Output exactly the lines below, starting with the line that has "15: (1051, 78, 50.88)" and going on through the line that has "39: (309, 94, 78.31)", both included, and no other lines.

Stored dataset items
--- START ---

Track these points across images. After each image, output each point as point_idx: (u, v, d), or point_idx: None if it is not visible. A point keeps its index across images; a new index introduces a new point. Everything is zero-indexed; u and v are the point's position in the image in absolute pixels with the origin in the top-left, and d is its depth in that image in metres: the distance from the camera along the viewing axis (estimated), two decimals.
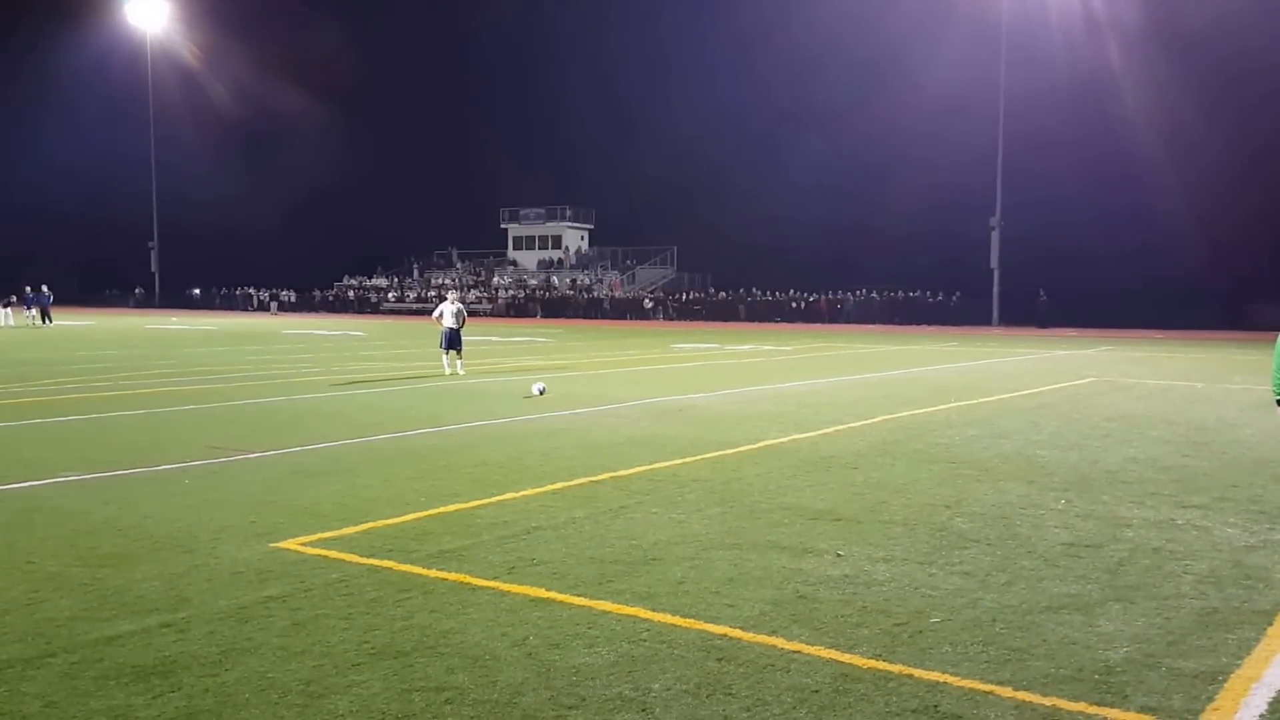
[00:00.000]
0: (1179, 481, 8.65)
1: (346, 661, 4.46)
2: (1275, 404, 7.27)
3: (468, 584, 5.59)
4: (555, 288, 66.66)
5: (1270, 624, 5.03)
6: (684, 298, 60.95)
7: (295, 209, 76.79)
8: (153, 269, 77.34)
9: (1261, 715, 3.99)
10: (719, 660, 4.50)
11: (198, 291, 79.13)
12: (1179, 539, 6.70)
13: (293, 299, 73.60)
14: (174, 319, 53.59)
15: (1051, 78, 50.88)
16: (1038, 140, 49.62)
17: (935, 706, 4.03)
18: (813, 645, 4.68)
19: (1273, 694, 4.18)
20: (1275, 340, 7.29)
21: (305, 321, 52.78)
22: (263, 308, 72.49)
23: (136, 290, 79.76)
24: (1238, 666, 4.47)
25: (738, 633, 4.84)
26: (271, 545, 6.36)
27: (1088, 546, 6.47)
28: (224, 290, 78.74)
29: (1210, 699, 4.12)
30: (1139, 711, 4.00)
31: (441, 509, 7.37)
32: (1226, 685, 4.27)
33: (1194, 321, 41.68)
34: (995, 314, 49.82)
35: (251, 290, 76.68)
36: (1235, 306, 42.67)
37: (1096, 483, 8.57)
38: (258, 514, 7.20)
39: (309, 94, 78.31)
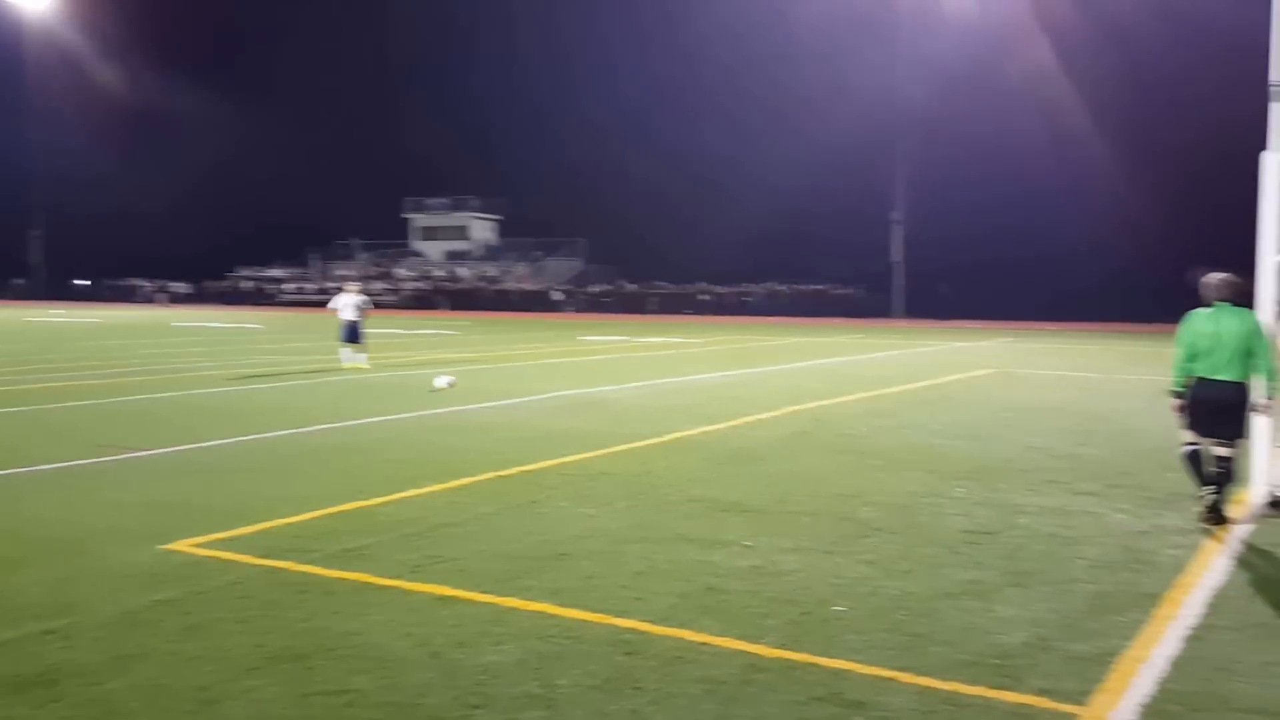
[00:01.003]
0: (1073, 469, 8.97)
1: (242, 666, 4.30)
2: (1170, 395, 7.13)
3: (370, 584, 5.44)
4: (462, 280, 65.79)
5: (1157, 606, 5.25)
6: (593, 290, 60.87)
7: (186, 196, 73.68)
8: (33, 259, 73.46)
9: (1149, 695, 4.15)
10: (627, 654, 4.47)
11: (84, 282, 75.32)
12: (1072, 525, 6.94)
13: (185, 290, 70.87)
14: (57, 311, 51.08)
15: (952, 75, 52.27)
16: (940, 136, 51.06)
17: (839, 694, 4.08)
18: (721, 636, 4.69)
19: (1159, 674, 4.36)
20: (1176, 333, 7.11)
21: (198, 314, 50.88)
22: (151, 300, 69.62)
23: (15, 281, 75.59)
24: (1126, 648, 4.65)
25: (647, 626, 4.82)
26: (162, 547, 6.09)
27: (986, 533, 6.66)
28: (110, 281, 75.21)
29: (1100, 680, 4.27)
30: (1033, 694, 4.11)
31: (343, 507, 7.17)
32: (1115, 667, 4.43)
33: (1089, 314, 43.30)
34: (898, 306, 51.11)
35: (140, 281, 73.46)
36: (1127, 301, 44.45)
37: (994, 471, 8.84)
38: (148, 515, 6.90)
39: (201, 75, 75.26)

--- END ---

**RESPONSE**
15: (1051, 78, 50.88)
16: (1038, 140, 49.62)
17: (935, 706, 4.03)
18: (813, 645, 4.68)
19: (1273, 694, 4.18)
20: (1275, 340, 7.29)
21: (305, 321, 52.78)
22: (263, 308, 72.49)
23: (136, 290, 79.76)
24: (1238, 666, 4.47)
25: (738, 633, 4.84)
26: (271, 545, 6.36)
27: (1088, 546, 6.47)
28: (224, 290, 78.74)
29: (1210, 699, 4.12)
30: (1139, 711, 4.00)
31: (441, 509, 7.37)
32: (1226, 685, 4.27)
33: (1194, 321, 41.68)
34: (995, 314, 49.82)
35: (251, 290, 76.68)
36: (1235, 306, 42.67)
37: (1096, 483, 8.57)
38: (258, 514, 7.20)
39: (309, 94, 78.31)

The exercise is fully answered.